INFORMATION PROVIDED >>
=== Section Start ===
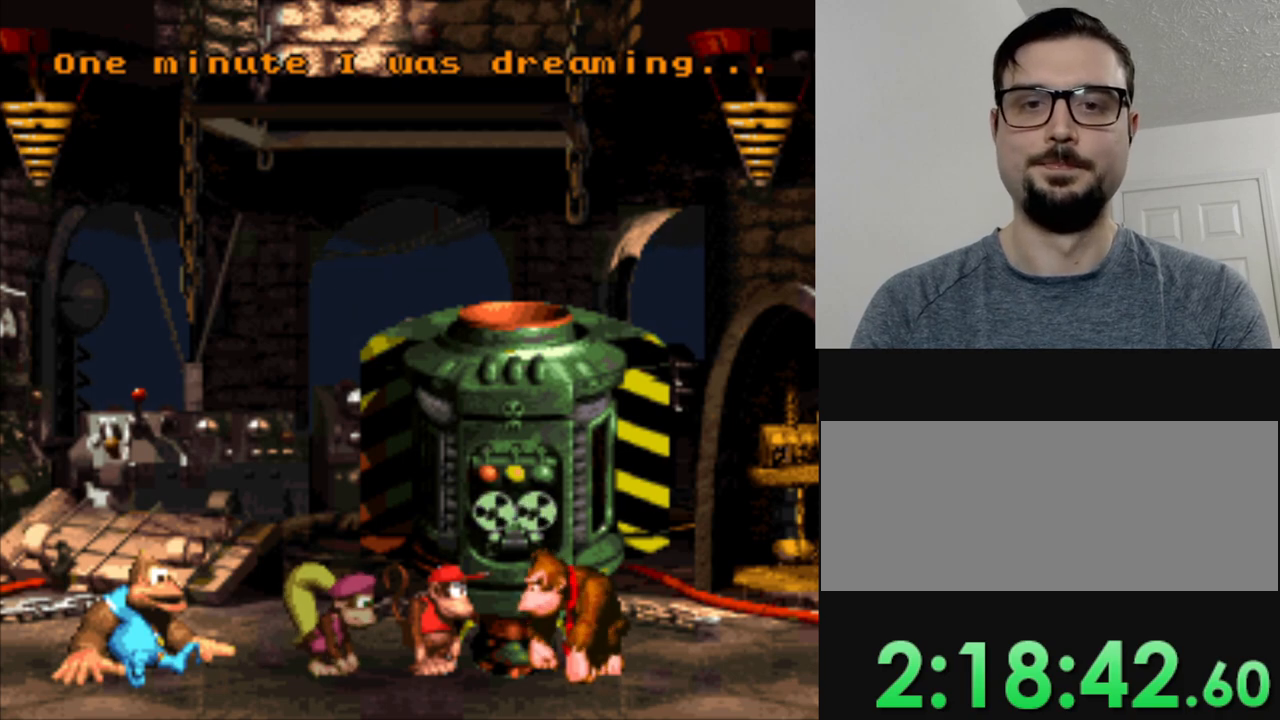
{"buttons": ["B"], "events": [[67, "B", "down"], [183, "B", "up"], [417, "B", "down"]]}
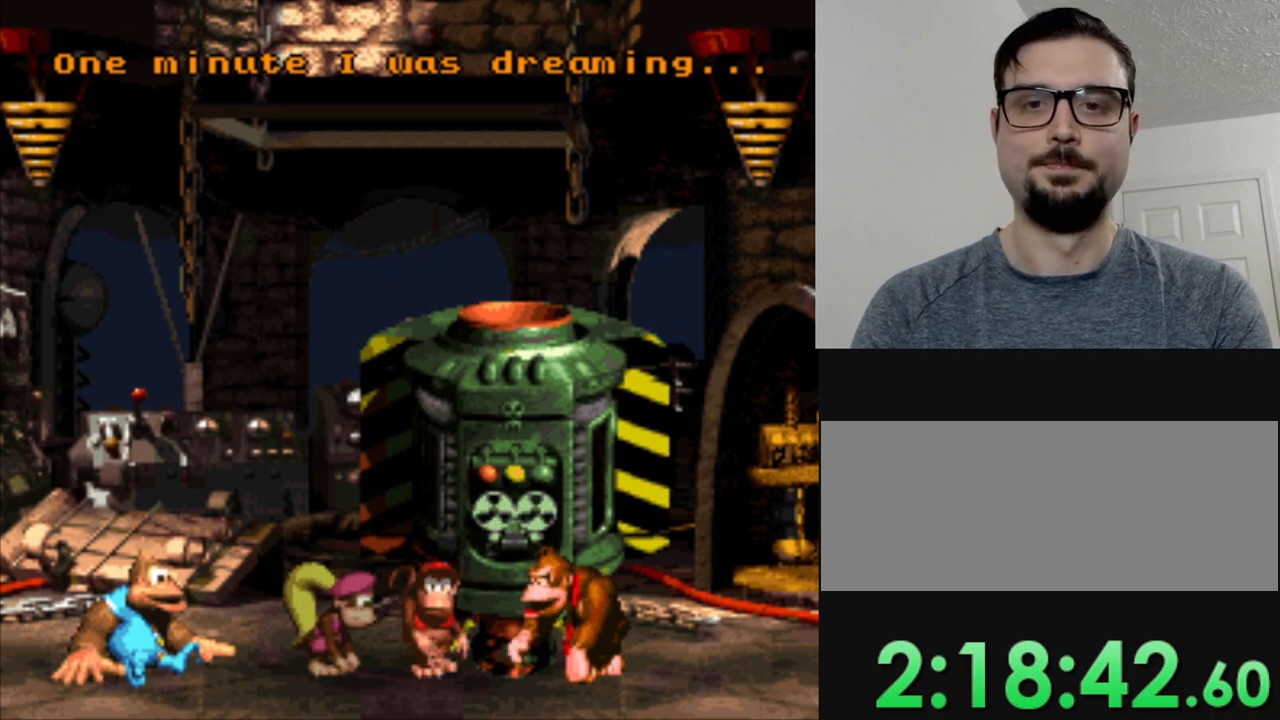
{"buttons": [], "events": [[50, "B", "up"], [217, "B", "down"], [317, "B", "up"]]}
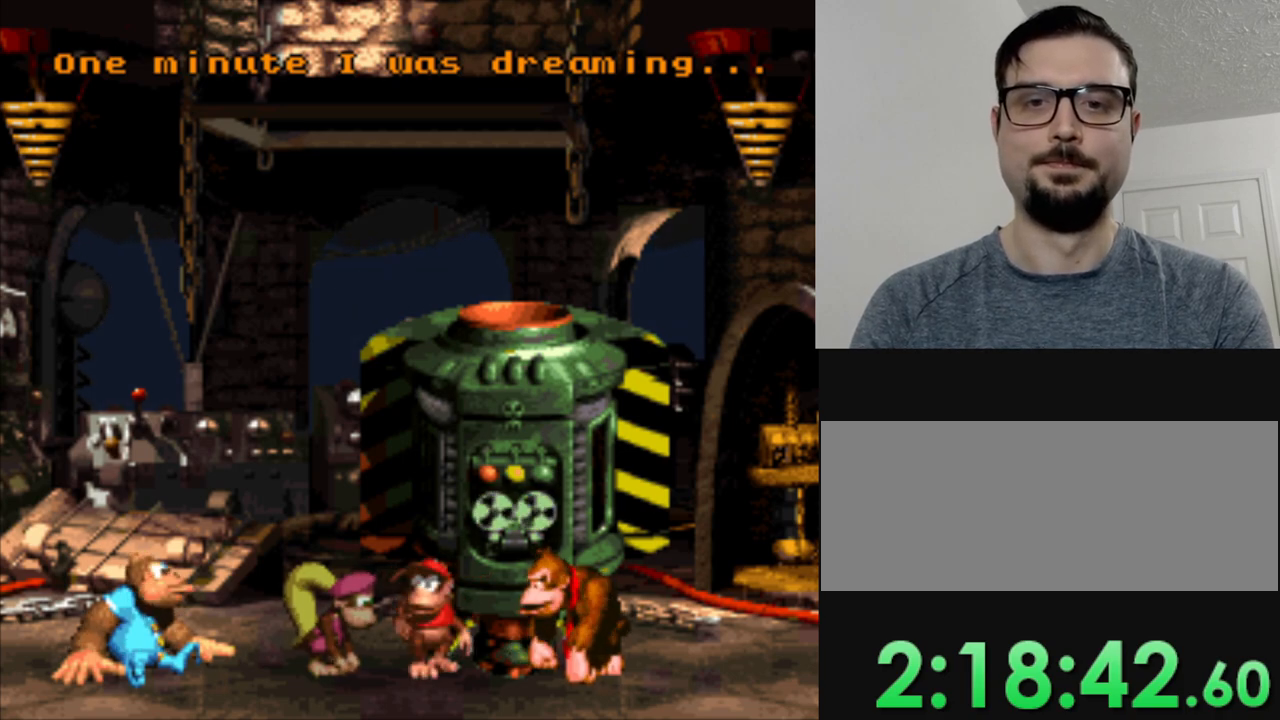
{"buttons": [], "events": [[33, "B", "down"], [133, "B", "up"], [250, "B", "down"], [350, "B", "up"]]}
=== Section End ===
EXERCISE GOAL >> An exact copy of the listing is required; return it without any pictures.

OUTPUT FOR THIS TASK >>
{"buttons": ["B"], "events": [[67, "B", "down"], [183, "B", "up"], [417, "B", "down"]]}
{"buttons": [], "events": [[50, "B", "up"], [217, "B", "down"], [317, "B", "up"]]}
{"buttons": [], "events": [[33, "B", "down"], [133, "B", "up"], [250, "B", "down"], [350, "B", "up"]]}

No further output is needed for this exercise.